Regarding the solar drying, the aim will be to reduce moisture content to the acceptable levels and, in so doing, prolonging shelf-life of the raw materials, ingredients, and food products, while preserving their quality and preventing spoilage and waste. The developed solar air dryers will target different food raw materials and enable smallholder producers to treat their products through scalable dryers built with low-cost materials, which are simple to operate, and are energy efficient.
In the case of milling processes, the aim is twofold. Firstly, these are implemented and tested to produce composite flours that combine food raw materials. For instance, introducing legumes into the complementary diet has the potential to improve childhood growth. Secondly, the work aims to optimize the particle size distribution so as to add value to the final blended flours. These will be formulated together with the SME partners taking care of nutritional and functional aspects to obtain healthy novel food products especially for children.

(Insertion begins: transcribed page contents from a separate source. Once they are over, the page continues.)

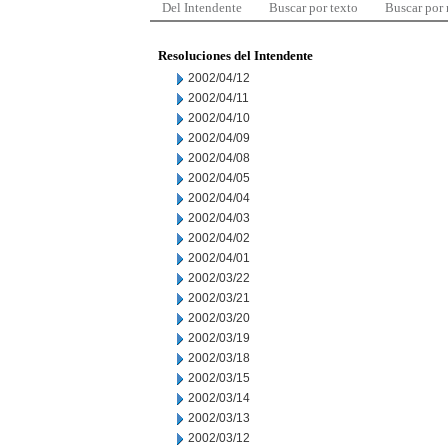
Del Intendente
Buscar por texto
Buscar por
Resoluciones del Intendente
2002/04/12
2002/04/11
2002/04/10
2002/04/09
2002/04/08
2002/04/05
2002/04/04
2002/04/03
2002/04/02
2002/04/01
2002/03/22
2002/03/21
2002/03/20
2002/03/19
2002/03/18
2002/03/15
2002/03/14
2002/03/13
2002/03/12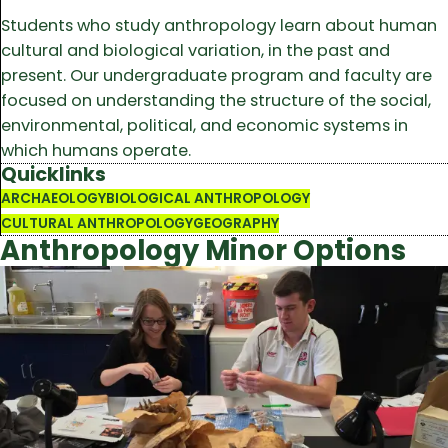
Students who study anthropology learn about human
cultural and biological variation, in the past and
present. Our undergraduate program and faculty are
focused on understanding the structure of the social,
environmental, political, and economic systems in
which humans operate.
Quicklinks
ARCHAEOLOGY
BIOLOGICAL ANTHROPOLOGY
CULTURAL ANTHROPOLOGY
GEOGRAPHY
Anthropology Minor Options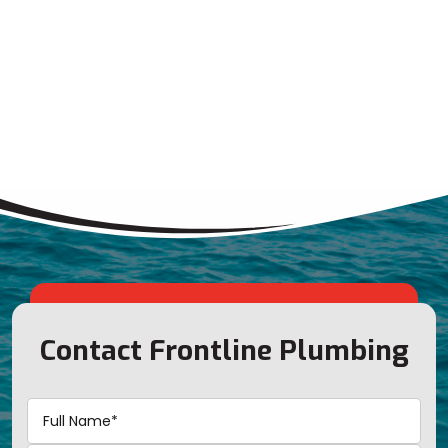
Contact Frontline Plumbing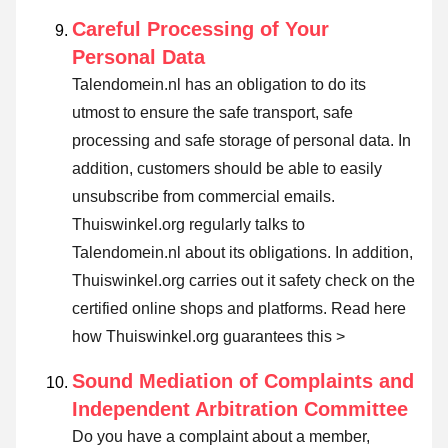
Careful Processing of Your
Personal Data
Talendomein.nl has an obligation to do its
utmost to ensure the safe transport, safe
processing and safe storage of personal data. In
addition, customers should be able to easily
unsubscribe from commercial emails.
Thuiswinkel.org regularly talks to
Talendomein.nl about its obligations. In addition,
Thuiswinkel.org carries out it safety check on the
certified online shops and platforms.
Read here
how Thuiswinkel.org guarantees this >
Sound Mediation of Complaints and
Independent Arbitration Committee
Do you have a complaint about a member,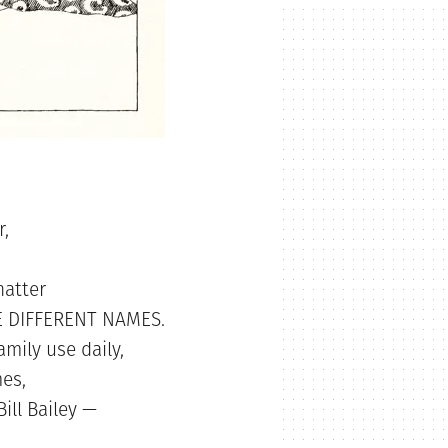
r,
hatter
EE DIFFERENT NAMES.
amily use daily,
es,
ill Bailey —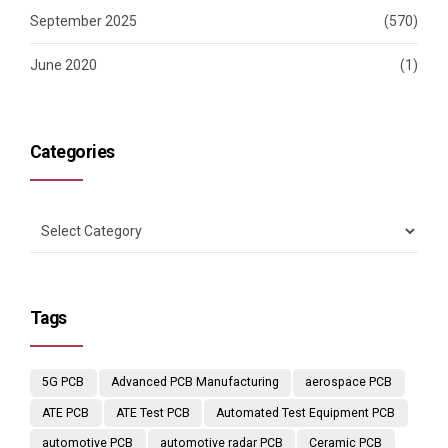
September 2025
(570)
June 2020
(1)
Categories
Tags
5G PCB
Advanced PCB Manufacturing
aerospace PCB
ATE PCB
ATE Test PCB
Automated Test Equipment PCB
automotive PCB
automotive radar PCB
Ceramic PCB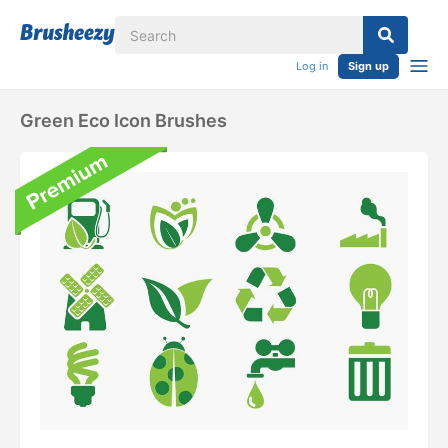
Log in
Sign up
Green Eco Icon Brushes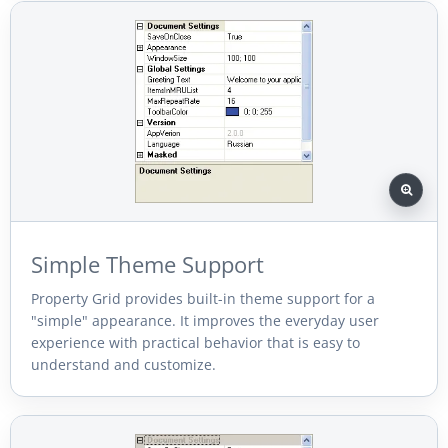
Simple Theme Support
Property Grid provides built-in theme support for a
"simple" appearance. It improves the everyday user
experience with practical behavior that is easy to
understand and customize.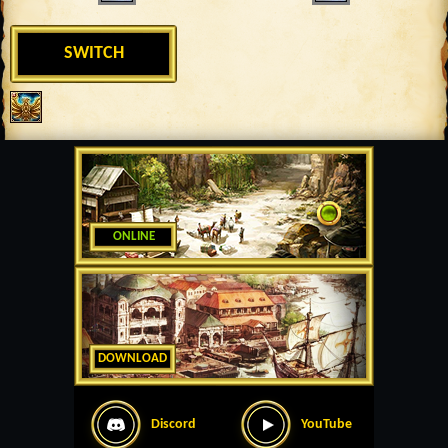
SWITCH
ONLINE
DOWNLOAD
Discord
YouTube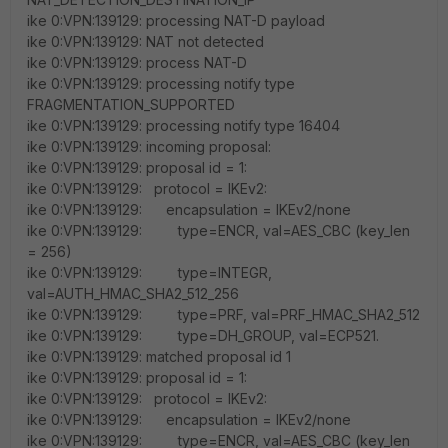
ike 0:VPN:139129: processing NAT-D payload
ike 0:VPN:139129: NAT not detected
ike 0:VPN:139129: process NAT-D
ike 0:VPN:139129: processing notify type
FRAGMENTATION_SUPPORTED
ike 0:VPN:139129: processing notify type 16404
ike 0:VPN:139129: incoming proposal:
ike 0:VPN:139129: proposal id = 1:
ike 0:VPN:139129: protocol = IKEv2:
ike 0:VPN:139129: encapsulation = IKEv2/none
ike 0:VPN:139129: type=ENCR, val=AES_CBC (key_len
= 256)
ike 0:VPN:139129: type=INTEGR,
val=AUTH_HMAC_SHA2_512_256
ike 0:VPN:139129: type=PRF, val=PRF_HMAC_SHA2_512
ike 0:VPN:139129: type=DH_GROUP, val=ECP521.
ike 0:VPN:139129: matched proposal id 1
ike 0:VPN:139129: proposal id = 1:
ike 0:VPN:139129: protocol = IKEv2:
ike 0:VPN:139129: encapsulation = IKEv2/none
ike 0:VPN:139129: type=ENCR, val=AES_CBC (key_len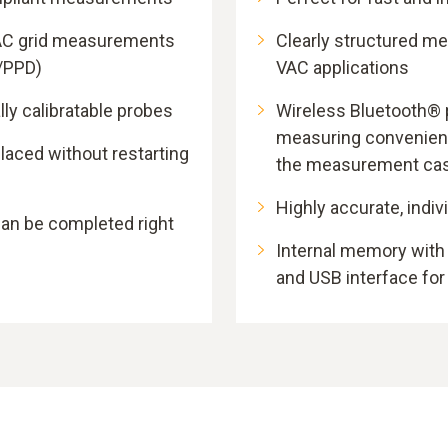
AC grid measurements
Clearly structured m
/PPD)
VAC applications
lly calibratable probes
Wireless Bluetooth® 
measuring convenienc
laced without restarting
the measurement ca
Highly accurate, indiv
can be completed right
Internal memory wit
and USB interface for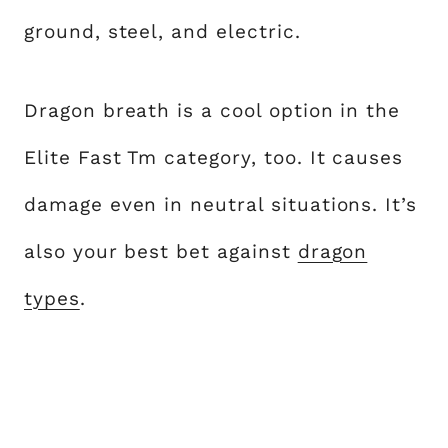
ground, steel, and electric.
Dragon breath is a cool option in the
Elite Fast Tm category, too. It causes
damage even in neutral situations. It’s
also your best bet against
dragon
types
.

Suitable technologies for fruit juicing and extraction will be tested on local fruits (e.g., mangoes, pineapple, pomegranate, bananas). How to innovate traditional juicing technologies will also be focused on. The obtained fruit juices and target compounds from the by-products will be mixed with other ingredients to formulate and nutritionally enrich the novel foods (in this case, therapeutic foods) so as to optimize their production cost.
Bio-based packages that are able to preserve the functional and nutritional properties of the food products, reduce their contamination during storage (and transportation), and increase their marketability and attractiveness will be developed and tested. The availability of environmentally friendly, affordable, and optimal packaging materials, and technologies will be assessed, pre-selected, and tested at small scale for at least 4 relevant, specific food products. This is done so as to obtain high level quality maintenance during storage under different environmental conditions. Specifically, bio-based packaging materials will be assessed for suitability for packaging of therapeutic food.